* **TASK INSTRUCTIONS**
Please pull out every line in the entries below that contains the string "park", and treat uppercase and lowercase letters as different.

* **DATA TO USE**
====================
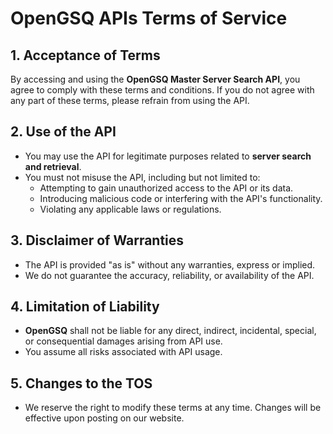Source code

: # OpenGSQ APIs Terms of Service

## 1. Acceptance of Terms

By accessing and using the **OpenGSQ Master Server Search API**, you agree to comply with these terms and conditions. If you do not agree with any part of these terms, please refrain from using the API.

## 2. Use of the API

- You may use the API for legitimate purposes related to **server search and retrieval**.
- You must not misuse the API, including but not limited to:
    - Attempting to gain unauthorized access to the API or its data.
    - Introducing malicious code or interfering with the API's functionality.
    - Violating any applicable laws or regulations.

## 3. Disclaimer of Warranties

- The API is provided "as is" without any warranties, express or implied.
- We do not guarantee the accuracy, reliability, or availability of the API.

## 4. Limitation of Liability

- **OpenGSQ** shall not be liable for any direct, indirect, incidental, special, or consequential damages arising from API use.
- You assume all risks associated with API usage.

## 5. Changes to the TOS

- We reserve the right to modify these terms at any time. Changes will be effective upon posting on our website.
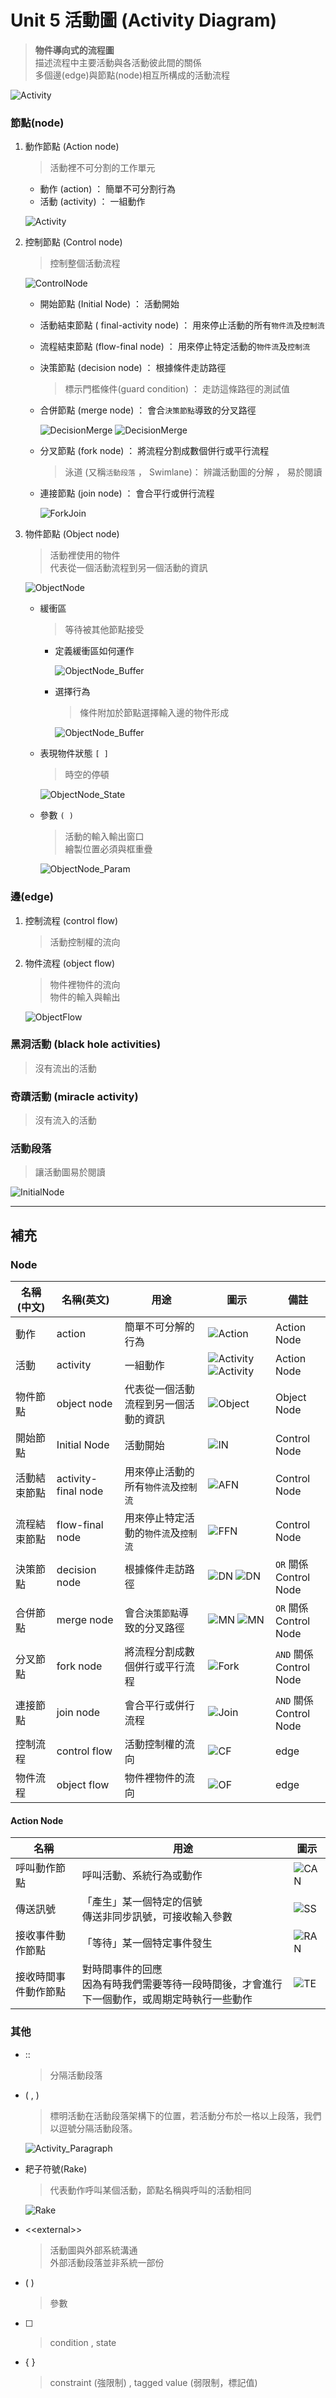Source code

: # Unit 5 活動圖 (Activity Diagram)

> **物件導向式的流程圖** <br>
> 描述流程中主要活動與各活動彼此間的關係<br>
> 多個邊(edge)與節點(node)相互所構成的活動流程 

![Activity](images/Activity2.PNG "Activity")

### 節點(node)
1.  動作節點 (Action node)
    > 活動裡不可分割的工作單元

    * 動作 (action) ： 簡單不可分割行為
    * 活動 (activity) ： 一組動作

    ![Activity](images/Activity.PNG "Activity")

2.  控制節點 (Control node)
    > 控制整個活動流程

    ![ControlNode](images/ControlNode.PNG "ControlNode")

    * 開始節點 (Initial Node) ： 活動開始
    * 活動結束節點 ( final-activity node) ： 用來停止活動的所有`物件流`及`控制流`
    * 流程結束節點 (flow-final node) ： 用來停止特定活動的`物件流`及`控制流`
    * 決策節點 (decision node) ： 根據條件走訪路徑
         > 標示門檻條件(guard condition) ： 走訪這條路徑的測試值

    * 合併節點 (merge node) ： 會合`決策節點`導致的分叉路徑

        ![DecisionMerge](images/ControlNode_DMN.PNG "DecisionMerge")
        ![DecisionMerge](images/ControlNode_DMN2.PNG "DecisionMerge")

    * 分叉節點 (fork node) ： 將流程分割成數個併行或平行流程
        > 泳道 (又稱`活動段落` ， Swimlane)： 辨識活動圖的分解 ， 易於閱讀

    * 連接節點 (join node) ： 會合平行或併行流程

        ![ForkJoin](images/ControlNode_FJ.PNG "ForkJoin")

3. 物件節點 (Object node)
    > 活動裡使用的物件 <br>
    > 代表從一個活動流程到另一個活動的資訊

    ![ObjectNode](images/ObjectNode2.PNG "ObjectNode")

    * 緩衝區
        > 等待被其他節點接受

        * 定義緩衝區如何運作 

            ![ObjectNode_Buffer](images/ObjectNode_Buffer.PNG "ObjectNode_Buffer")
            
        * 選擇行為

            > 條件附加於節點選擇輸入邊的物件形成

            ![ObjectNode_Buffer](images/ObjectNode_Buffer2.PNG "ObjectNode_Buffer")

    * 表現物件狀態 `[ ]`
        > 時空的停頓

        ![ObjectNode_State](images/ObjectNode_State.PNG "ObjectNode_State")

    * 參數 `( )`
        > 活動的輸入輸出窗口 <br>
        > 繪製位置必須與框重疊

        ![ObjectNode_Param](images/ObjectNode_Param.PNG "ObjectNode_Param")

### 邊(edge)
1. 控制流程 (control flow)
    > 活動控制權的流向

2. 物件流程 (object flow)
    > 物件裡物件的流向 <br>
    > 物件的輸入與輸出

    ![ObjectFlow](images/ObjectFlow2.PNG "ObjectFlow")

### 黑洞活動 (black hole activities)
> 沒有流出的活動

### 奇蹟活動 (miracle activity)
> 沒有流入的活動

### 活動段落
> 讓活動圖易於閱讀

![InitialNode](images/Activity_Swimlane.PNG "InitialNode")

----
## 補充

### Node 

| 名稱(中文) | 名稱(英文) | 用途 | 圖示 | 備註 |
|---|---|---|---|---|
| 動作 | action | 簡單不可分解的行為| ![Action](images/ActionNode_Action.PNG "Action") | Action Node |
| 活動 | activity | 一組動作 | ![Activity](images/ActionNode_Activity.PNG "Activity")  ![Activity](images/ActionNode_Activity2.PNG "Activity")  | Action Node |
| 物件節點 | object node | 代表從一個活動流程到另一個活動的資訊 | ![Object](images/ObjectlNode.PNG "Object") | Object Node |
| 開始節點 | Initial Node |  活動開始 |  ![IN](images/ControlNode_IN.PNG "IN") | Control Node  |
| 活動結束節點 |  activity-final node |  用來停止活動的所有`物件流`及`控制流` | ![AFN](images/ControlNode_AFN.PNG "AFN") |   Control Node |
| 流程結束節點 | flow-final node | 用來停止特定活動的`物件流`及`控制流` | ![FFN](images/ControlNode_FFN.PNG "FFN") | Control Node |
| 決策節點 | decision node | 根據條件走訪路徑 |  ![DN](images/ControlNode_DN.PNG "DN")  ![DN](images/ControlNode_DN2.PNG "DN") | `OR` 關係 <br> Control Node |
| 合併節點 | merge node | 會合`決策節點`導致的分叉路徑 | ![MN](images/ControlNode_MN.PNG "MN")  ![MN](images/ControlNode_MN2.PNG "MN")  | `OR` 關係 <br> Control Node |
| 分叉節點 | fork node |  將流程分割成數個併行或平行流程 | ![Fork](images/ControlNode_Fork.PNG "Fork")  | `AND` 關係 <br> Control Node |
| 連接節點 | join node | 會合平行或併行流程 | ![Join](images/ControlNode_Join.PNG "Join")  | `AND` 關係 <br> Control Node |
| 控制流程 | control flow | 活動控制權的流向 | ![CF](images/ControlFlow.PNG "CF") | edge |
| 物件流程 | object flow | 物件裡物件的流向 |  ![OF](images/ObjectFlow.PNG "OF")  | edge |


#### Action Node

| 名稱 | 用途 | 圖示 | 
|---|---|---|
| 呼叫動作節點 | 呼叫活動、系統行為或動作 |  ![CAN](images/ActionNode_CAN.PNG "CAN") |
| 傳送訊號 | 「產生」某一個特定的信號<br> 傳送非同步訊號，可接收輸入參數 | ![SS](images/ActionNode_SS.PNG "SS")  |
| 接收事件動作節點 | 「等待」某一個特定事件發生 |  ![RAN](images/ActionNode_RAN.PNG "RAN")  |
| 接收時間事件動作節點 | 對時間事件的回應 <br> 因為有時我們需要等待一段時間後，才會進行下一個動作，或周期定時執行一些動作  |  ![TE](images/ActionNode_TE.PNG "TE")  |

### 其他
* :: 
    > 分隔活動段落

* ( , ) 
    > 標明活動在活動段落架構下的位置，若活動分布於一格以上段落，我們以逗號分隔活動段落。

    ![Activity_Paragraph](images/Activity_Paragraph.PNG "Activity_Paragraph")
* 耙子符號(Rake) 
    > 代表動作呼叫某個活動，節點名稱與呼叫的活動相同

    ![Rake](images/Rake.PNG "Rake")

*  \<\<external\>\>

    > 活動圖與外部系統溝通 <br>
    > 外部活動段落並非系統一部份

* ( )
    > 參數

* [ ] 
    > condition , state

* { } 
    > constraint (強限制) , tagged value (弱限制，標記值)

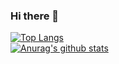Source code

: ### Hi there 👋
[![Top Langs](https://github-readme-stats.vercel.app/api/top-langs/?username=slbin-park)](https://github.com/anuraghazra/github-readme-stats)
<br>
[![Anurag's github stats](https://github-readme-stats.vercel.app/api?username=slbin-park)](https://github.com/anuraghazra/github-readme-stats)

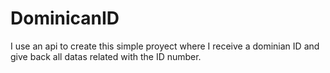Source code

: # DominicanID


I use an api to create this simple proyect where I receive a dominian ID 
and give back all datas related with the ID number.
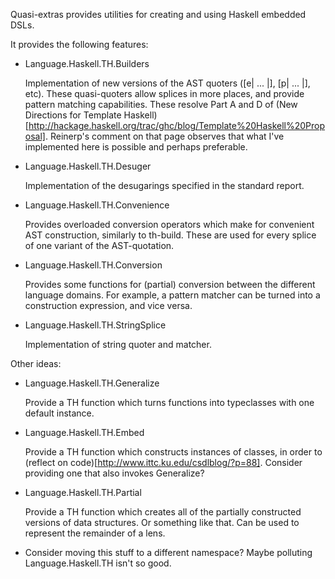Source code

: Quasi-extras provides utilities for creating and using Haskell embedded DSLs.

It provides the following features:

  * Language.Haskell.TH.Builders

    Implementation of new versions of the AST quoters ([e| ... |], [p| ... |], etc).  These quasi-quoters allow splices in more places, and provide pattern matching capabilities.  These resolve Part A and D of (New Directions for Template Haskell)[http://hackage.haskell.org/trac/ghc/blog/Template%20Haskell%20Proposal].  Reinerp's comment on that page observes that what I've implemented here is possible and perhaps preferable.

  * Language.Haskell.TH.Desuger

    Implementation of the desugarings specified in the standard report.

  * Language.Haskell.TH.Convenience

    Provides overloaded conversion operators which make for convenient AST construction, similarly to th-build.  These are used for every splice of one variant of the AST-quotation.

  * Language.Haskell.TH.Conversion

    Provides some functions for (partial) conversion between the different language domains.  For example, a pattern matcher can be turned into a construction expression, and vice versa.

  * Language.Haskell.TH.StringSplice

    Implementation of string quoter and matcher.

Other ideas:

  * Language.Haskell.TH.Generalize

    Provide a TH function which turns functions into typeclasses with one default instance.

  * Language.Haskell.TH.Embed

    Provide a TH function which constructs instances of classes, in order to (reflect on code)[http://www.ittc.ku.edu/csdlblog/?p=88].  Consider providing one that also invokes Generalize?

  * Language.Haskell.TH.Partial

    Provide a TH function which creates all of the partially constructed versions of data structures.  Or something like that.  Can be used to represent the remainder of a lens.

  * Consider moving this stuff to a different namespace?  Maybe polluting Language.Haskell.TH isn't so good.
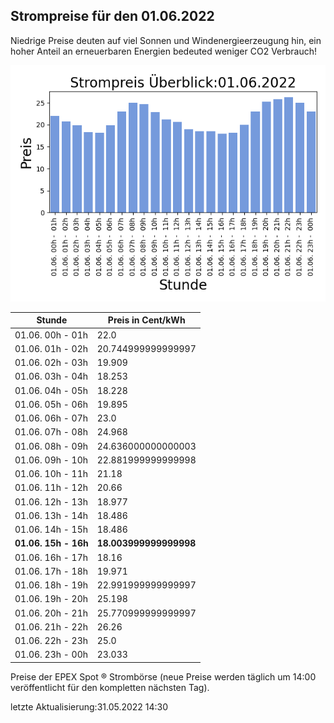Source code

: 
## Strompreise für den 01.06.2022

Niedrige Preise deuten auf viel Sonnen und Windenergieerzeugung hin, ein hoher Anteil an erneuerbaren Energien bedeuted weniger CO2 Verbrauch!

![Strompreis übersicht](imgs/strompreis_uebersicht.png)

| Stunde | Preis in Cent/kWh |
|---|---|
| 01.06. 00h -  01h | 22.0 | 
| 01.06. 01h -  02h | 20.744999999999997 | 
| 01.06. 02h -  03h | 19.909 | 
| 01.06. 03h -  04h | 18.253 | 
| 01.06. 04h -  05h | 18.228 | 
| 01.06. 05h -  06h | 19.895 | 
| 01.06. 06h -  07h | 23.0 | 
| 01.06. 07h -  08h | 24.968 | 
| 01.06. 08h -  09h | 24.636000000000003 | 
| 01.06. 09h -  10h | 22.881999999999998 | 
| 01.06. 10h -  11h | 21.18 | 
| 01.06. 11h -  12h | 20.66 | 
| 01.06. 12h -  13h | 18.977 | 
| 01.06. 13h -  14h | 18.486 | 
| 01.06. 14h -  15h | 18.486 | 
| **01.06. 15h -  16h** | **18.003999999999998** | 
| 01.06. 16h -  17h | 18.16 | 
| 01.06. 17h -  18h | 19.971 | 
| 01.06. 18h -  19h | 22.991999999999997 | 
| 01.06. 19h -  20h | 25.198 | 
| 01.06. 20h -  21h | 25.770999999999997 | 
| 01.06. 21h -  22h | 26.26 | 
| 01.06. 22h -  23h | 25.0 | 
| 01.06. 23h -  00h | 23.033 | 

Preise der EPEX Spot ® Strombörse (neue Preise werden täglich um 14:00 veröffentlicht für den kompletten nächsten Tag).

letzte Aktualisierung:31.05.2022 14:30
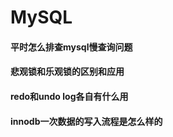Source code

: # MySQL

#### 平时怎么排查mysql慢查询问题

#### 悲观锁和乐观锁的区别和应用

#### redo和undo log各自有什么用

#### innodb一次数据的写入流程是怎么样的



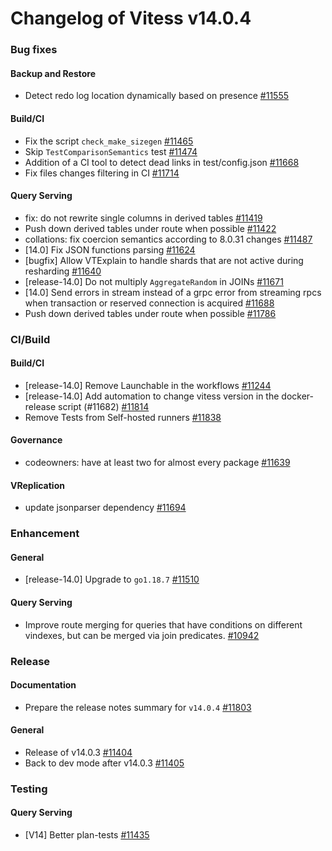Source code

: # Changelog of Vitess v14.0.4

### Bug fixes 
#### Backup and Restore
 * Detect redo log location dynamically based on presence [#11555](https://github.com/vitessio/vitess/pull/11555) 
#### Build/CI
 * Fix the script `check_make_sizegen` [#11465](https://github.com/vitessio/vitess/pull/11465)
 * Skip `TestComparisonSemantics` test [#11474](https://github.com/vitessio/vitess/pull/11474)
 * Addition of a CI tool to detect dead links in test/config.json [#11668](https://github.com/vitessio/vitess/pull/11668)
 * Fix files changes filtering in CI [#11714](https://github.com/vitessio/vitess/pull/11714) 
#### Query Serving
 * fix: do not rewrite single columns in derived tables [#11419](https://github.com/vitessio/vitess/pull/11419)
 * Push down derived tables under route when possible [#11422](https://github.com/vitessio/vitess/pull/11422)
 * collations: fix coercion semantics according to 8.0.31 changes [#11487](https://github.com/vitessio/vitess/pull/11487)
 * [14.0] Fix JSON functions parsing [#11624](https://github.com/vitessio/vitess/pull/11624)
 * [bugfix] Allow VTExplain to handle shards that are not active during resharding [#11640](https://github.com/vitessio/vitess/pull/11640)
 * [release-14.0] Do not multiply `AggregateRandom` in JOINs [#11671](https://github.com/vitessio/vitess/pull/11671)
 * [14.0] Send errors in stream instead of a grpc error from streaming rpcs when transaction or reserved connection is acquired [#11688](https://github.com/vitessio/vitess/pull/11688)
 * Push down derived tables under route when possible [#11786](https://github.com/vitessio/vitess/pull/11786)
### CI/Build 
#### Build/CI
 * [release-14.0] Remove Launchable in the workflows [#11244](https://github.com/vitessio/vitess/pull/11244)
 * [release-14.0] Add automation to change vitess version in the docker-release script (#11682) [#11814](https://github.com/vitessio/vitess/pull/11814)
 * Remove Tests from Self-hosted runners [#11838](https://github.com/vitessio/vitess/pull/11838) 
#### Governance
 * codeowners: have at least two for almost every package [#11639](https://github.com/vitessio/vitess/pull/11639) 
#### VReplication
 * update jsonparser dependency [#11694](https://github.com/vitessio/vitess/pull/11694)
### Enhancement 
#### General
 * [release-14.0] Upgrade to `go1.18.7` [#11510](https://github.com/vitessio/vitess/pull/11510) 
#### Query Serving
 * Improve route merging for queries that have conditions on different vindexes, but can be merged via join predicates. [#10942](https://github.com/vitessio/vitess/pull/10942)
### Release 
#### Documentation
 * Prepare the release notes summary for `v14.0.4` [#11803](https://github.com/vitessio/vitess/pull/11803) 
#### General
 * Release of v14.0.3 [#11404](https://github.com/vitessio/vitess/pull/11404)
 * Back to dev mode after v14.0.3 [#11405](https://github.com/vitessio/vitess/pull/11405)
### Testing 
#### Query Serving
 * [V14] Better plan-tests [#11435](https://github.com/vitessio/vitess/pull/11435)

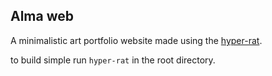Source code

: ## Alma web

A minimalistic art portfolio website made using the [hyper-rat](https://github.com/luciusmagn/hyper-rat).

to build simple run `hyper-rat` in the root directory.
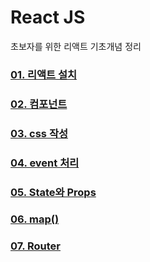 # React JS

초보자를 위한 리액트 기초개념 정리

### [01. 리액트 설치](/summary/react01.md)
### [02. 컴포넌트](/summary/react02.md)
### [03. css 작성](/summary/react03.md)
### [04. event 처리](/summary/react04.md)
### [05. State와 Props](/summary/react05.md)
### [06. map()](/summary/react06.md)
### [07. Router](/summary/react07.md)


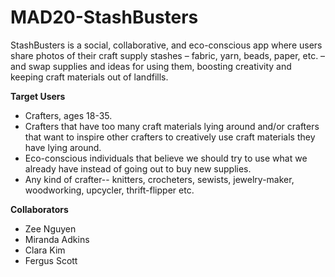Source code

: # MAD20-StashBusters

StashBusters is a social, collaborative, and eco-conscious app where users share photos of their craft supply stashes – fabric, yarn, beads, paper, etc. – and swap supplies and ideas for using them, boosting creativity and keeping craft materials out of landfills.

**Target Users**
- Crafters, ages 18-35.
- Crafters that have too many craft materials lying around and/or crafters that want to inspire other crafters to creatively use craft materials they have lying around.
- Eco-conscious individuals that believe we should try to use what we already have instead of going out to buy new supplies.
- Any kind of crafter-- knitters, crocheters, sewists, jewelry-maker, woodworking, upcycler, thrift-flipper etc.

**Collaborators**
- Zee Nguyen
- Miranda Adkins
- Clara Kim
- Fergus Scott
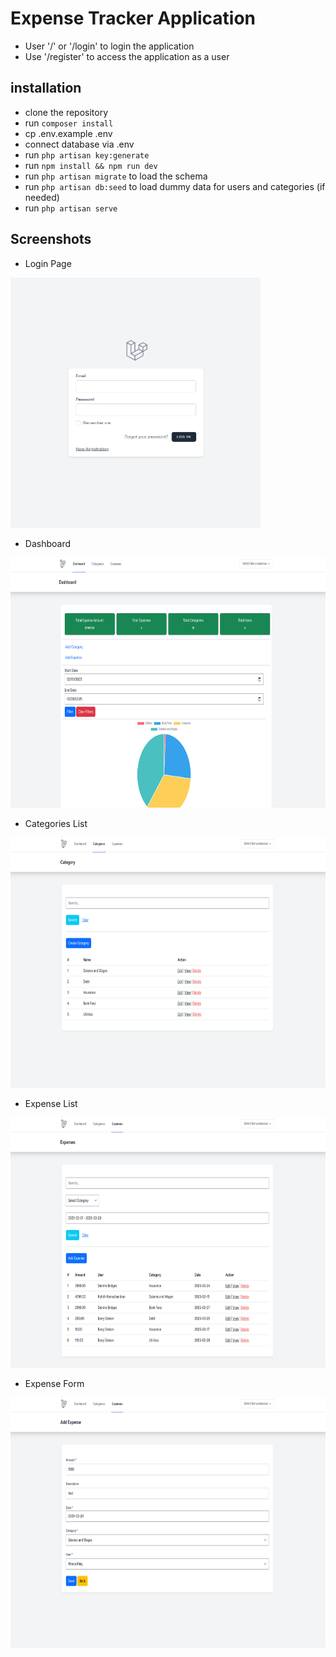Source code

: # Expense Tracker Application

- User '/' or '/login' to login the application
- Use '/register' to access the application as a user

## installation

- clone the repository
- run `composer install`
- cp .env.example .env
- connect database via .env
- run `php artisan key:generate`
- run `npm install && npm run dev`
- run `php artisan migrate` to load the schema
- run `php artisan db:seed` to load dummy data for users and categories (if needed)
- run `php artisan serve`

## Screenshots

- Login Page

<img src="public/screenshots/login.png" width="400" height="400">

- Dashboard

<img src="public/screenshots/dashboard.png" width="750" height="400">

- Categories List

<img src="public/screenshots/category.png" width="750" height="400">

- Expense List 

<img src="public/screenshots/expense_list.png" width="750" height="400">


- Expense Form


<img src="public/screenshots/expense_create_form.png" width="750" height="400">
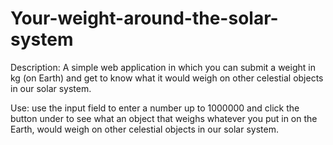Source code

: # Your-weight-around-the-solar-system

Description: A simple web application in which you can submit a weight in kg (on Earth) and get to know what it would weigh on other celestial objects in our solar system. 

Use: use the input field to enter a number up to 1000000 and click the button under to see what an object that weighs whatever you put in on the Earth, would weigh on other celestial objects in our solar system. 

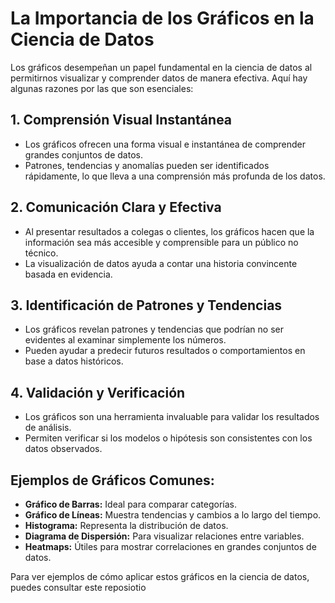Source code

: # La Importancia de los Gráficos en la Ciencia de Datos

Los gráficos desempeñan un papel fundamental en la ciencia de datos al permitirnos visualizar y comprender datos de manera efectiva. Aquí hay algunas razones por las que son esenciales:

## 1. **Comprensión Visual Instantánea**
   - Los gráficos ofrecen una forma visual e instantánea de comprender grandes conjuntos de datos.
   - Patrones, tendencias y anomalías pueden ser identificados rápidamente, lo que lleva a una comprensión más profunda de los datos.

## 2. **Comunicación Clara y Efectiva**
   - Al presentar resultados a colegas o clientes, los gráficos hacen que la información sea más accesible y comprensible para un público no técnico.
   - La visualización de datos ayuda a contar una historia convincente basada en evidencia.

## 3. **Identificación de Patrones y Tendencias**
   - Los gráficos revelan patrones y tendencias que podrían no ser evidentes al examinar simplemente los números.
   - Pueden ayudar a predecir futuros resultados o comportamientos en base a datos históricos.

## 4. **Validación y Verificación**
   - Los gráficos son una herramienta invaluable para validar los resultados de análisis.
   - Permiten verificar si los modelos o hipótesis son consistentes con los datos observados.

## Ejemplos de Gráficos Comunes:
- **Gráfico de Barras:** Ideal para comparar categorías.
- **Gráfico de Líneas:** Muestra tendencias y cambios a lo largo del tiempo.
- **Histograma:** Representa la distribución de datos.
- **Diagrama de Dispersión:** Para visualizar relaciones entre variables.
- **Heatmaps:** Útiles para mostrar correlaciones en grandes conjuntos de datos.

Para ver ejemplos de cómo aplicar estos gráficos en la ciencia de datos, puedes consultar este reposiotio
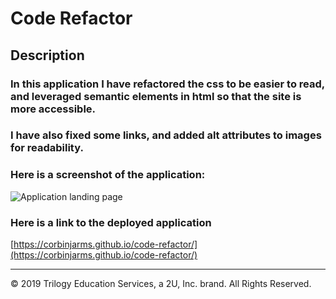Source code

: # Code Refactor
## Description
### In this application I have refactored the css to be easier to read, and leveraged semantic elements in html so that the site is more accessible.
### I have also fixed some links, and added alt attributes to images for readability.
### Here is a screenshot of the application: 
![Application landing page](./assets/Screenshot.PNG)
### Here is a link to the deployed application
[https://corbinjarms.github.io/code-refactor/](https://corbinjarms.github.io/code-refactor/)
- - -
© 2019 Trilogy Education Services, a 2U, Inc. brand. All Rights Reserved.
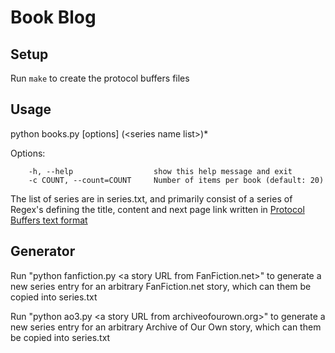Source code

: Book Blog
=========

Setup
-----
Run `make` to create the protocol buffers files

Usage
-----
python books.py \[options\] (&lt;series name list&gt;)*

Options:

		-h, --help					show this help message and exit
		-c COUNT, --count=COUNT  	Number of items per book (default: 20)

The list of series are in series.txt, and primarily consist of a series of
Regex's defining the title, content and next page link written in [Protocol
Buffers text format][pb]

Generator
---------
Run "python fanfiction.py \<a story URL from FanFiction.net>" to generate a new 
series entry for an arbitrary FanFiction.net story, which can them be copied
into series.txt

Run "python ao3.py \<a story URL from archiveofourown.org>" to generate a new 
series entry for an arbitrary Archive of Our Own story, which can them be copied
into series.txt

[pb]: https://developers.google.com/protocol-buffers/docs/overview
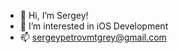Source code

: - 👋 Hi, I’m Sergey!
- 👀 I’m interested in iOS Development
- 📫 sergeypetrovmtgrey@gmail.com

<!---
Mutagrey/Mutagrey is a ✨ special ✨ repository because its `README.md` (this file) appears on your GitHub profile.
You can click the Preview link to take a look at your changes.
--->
====================
* **WRITTEN RESPONSE**
[![Top Langs](https://github-readme-stats.vercel.app/api/top-langs/?username=slbin-park)](https://github.com/anuraghazra/github-readme-stats)
[![Anurag's github stats](https://github-readme-stats.vercel.app/api?username=slbin-park)](https://github.com/anuraghazra/github-readme-stats)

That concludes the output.